The overarching theme Monday night was supposed to be national unity while the underlying subtext stressed by every speaker and canned bit was the utter failure of the Trump administration to deal competently with the pandemic, the recession, and boiling racial tensions. Democrats gave a Republican, former Ohio Gov. John Kasich, the role of assuring moderate voters in the television audience that Joe Biden wouldn’t take the country too far left. They simultaneously assigned self-described Democratic socialist Bernie Sanders the task of encouraging progressives to believe that transformational change would still be possible with Biden in the White House.

It was a careful left-right script, and everything mostly went to plan. Prerecording has its advantages. There were no awkward moments such as Al and Tipper Gore’s over-long kiss onstage in 2000 or the cringe-worthy and now-viral Macarena dance of 1996. All the same, even the best laid plans can come off as hackneyed.

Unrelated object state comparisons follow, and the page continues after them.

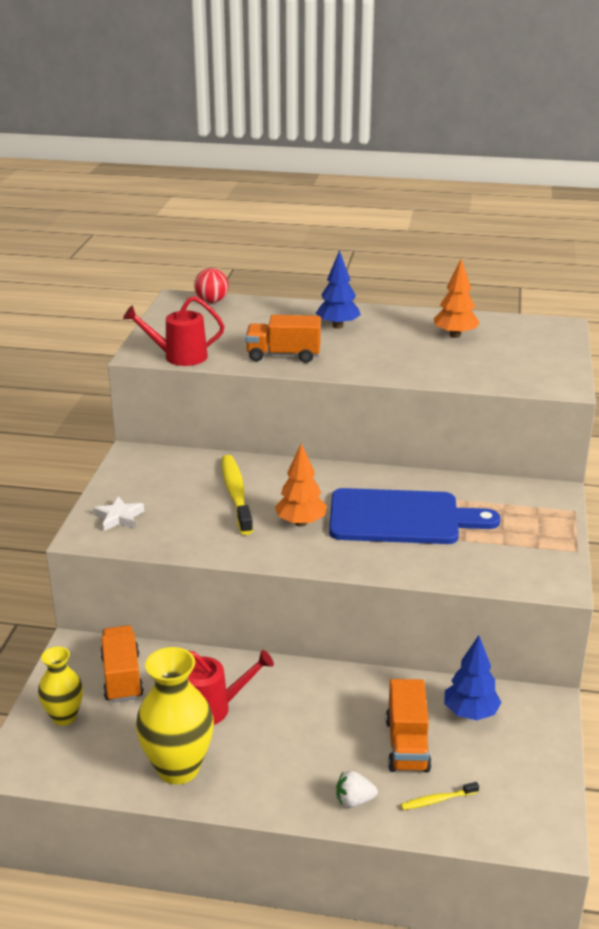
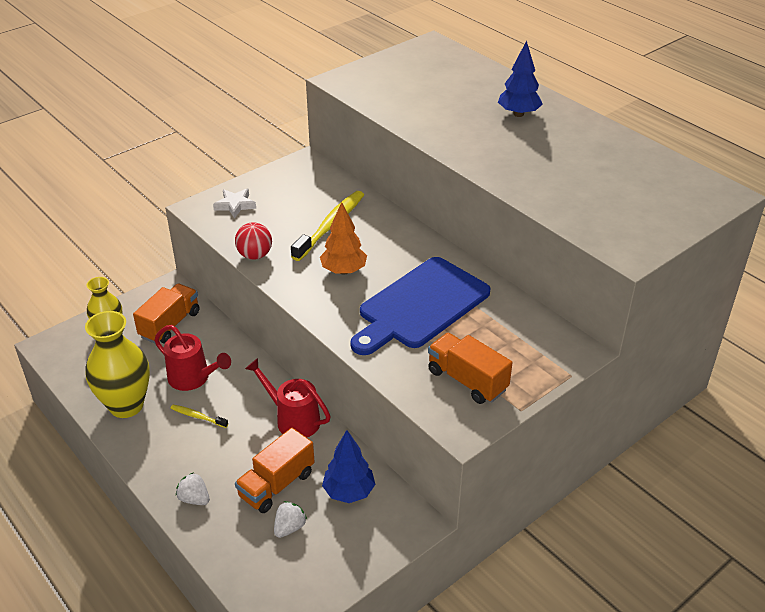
camera: 40 degrees right, 10 degrees up
(179, 357) = (360, 93): red watering can -> red watering can (292, 419)
(212, 301) = (453, 54): red ball -> red ball (255, 255)
(283, 355) = (436, 123): orange truck -> orange truck (467, 380)
(401, 518) = (420, 305): blue cutting board -> blue cutting board turned 90 degrees clockwise
(437, 800) = (244, 536): yellow toothbrush -> yellow toothbrush (198, 417)
(455, 335) = (606, 163): orange tree -> none
(463, 769) = (289, 527): none -> white strawberry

Or worse.

Kasich offered his taped soliloquy about America standing at a crossroads by, yes, standing at a crossroads as a drone hovered overhead to capture the footage.

Andrew Cuomo was more curious, even troubling. The New York governor prompted social media outrage by claiming during his prerecorded spiel that the coronavirus, which has killed 170,000 Americans, was “just a metaphor” for how the national “body politic has been weakened.”

There were moments for eye-rolling: Sen. Amy Klobuchar made a folksy joke about Trump wanting to defund the post office but needing to change his address first. And there were understandable miscues: a handful of camera-shy voters froze onscreen seemingly unsure just how much emotion more than a smile was appropriate. Others made the most of their spotlight, such as Kristin Urquiza, who basically accused the president of personally killing her father.

Red meat is standard fare at conventions, but even so, this was pretty raw. “After five agonizing days, he died alone in the ICU with a nurse holding his hand,” Urquiza said during a taped recording early in the program. “My dad was a healthy 65-year-old. His only preexisting condition was trusting Donald Trump and for that, he paid with his life.”

Dark and directly to the point, it was the sort of thing that will keep Democrats, and Republicans for that matter, talking the next morning. It also set the stage for what came later that night, a finale that essentially made all the scripted speeches and musical performances look like preprogramming. The end of the night belonged to the most popular member of the previous administration.

In prerecorded remarks, Michelle Obama took shots at the president without mercy. Once again, she was “the closer.” Trump had not just failed in the last four years, she told the camera, he was incapable of leadership because of “his character.”

“Donald Trump is the wrong president for our country. He has had more than enough time to prove that he can do the job, but he is clearly in over his head,” she continued. “He simply cannot be who we need him to be for us. It is what it is.”

The former first lady spoke about the compassion and empathy of Biden, but her warning was stark and ominous. “If you think things cannot possibly get worse, trust me, they can and they will if we do not change things in this election,” she said, urging Democrats to get out the vote “like our lives depend on it.”

Democrats will learn whether or not Michelle Obama hit her mark soon enough, most likely when ratings are released and later when new polling follows. A review of Google’s real-time search trends for Monday may not be promising. Seven of the top 10 were about baseball.